■ **THE TASK**
Nothing but an exact copy of the records below counts as the answer.

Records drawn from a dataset
━━━━━━━━━━━━━━━━━━━━━━━━━━━━━━

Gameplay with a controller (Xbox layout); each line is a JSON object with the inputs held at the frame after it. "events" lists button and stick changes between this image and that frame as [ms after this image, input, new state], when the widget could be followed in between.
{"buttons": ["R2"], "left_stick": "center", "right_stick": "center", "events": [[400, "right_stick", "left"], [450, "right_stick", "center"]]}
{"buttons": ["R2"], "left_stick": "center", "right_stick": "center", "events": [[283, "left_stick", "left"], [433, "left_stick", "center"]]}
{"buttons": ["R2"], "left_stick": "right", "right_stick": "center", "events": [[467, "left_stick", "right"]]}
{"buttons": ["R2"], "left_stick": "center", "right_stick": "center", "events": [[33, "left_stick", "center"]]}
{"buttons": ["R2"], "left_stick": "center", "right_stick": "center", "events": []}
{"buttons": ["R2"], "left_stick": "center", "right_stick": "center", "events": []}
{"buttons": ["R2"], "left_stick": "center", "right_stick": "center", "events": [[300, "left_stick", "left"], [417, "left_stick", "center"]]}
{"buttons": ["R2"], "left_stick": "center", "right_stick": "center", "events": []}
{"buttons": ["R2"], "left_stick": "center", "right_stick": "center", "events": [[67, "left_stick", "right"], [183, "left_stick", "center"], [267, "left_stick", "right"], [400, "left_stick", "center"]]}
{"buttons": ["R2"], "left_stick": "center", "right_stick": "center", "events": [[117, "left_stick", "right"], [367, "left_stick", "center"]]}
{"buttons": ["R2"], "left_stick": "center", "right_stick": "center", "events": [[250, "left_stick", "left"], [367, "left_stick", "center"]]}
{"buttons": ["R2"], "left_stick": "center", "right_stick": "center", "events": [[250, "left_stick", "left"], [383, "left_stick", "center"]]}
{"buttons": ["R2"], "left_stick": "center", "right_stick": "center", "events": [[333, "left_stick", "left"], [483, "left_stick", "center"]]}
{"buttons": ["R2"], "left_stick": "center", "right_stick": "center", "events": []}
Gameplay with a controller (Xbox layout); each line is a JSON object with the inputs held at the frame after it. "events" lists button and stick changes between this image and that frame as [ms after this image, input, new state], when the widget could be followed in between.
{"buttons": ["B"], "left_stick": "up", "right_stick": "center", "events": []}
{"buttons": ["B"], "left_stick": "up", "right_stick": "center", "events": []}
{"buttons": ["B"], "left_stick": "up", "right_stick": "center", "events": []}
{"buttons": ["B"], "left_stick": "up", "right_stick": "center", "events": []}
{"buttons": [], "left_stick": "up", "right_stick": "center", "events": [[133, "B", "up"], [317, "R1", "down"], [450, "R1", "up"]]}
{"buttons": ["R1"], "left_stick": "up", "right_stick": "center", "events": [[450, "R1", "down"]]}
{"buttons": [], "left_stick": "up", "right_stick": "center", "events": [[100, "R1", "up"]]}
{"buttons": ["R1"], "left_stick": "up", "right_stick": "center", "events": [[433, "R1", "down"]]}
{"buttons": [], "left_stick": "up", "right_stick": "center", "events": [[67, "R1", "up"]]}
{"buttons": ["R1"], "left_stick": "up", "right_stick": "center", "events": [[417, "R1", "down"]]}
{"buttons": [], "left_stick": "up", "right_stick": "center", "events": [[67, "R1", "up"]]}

━━━━━━━━━━━━━━━━━━━━━━━━━━━━━━

■ **OUTPUT BELOW**
Gameplay with a controller (Xbox layout); each line is a JSON object with the inputs held at the frame after it. "events" lists button and stick changes between this image and that frame as [ms after this image, input, new state], when the widget could be followed in between.
{"buttons": ["R2"], "left_stick": "center", "right_stick": "center", "events": [[400, "right_stick", "left"], [450, "right_stick", "center"]]}
{"buttons": ["R2"], "left_stick": "center", "right_stick": "center", "events": [[283, "left_stick", "left"], [433, "left_stick", "center"]]}
{"buttons": ["R2"], "left_stick": "right", "right_stick": "center", "events": [[467, "left_stick", "right"]]}
{"buttons": ["R2"], "left_stick": "center", "right_stick": "center", "events": [[33, "left_stick", "center"]]}
{"buttons": ["R2"], "left_stick": "center", "right_stick": "center", "events": []}
{"buttons": ["R2"], "left_stick": "center", "right_stick": "center", "events": []}
{"buttons": ["R2"], "left_stick": "center", "right_stick": "center", "events": [[300, "left_stick", "left"], [417, "left_stick", "center"]]}
{"buttons": ["R2"], "left_stick": "center", "right_stick": "center", "events": []}
{"buttons": ["R2"], "left_stick": "center", "right_stick": "center", "events": [[67, "left_stick", "right"], [183, "left_stick", "center"], [267, "left_stick", "right"], [400, "left_stick", "center"]]}
{"buttons": ["R2"], "left_stick": "center", "right_stick": "center", "events": [[117, "left_stick", "right"], [367, "left_stick", "center"]]}
{"buttons": ["R2"], "left_stick": "center", "right_stick": "center", "events": [[250, "left_stick", "left"], [367, "left_stick", "center"]]}
{"buttons": ["R2"], "left_stick": "center", "right_stick": "center", "events": [[250, "left_stick", "left"], [383, "left_stick", "center"]]}
{"buttons": ["R2"], "left_stick": "center", "right_stick": "center", "events": [[333, "left_stick", "left"], [483, "left_stick", "center"]]}
{"buttons": ["R2"], "left_stick": "center", "right_stick": "center", "events": []}
Gameplay with a controller (Xbox layout); each line is a JSON object with the inputs held at the frame after it. "events" lists button and stick changes between this image and that frame as [ms after this image, input, new state], when the widget could be followed in between.
{"buttons": ["B"], "left_stick": "up", "right_stick": "center", "events": []}
{"buttons": ["B"], "left_stick": "up", "right_stick": "center", "events": []}
{"buttons": ["B"], "left_stick": "up", "right_stick": "center", "events": []}
{"buttons": ["B"], "left_stick": "up", "right_stick": "center", "events": []}
{"buttons": [], "left_stick": "up", "right_stick": "center", "events": [[133, "B", "up"], [317, "R1", "down"], [450, "R1", "up"]]}
{"buttons": ["R1"], "left_stick": "up", "right_stick": "center", "events": [[450, "R1", "down"]]}
{"buttons": [], "left_stick": "up", "right_stick": "center", "events": [[100, "R1", "up"]]}
{"buttons": ["R1"], "left_stick": "up", "right_stick": "center", "events": [[433, "R1", "down"]]}
{"buttons": [], "left_stick": "up", "right_stick": "center", "events": [[67, "R1", "up"]]}
{"buttons": ["R1"], "left_stick": "up", "right_stick": "center", "events": [[417, "R1", "down"]]}
{"buttons": [], "left_stick": "up", "right_stick": "center", "events": [[67, "R1", "up"]]}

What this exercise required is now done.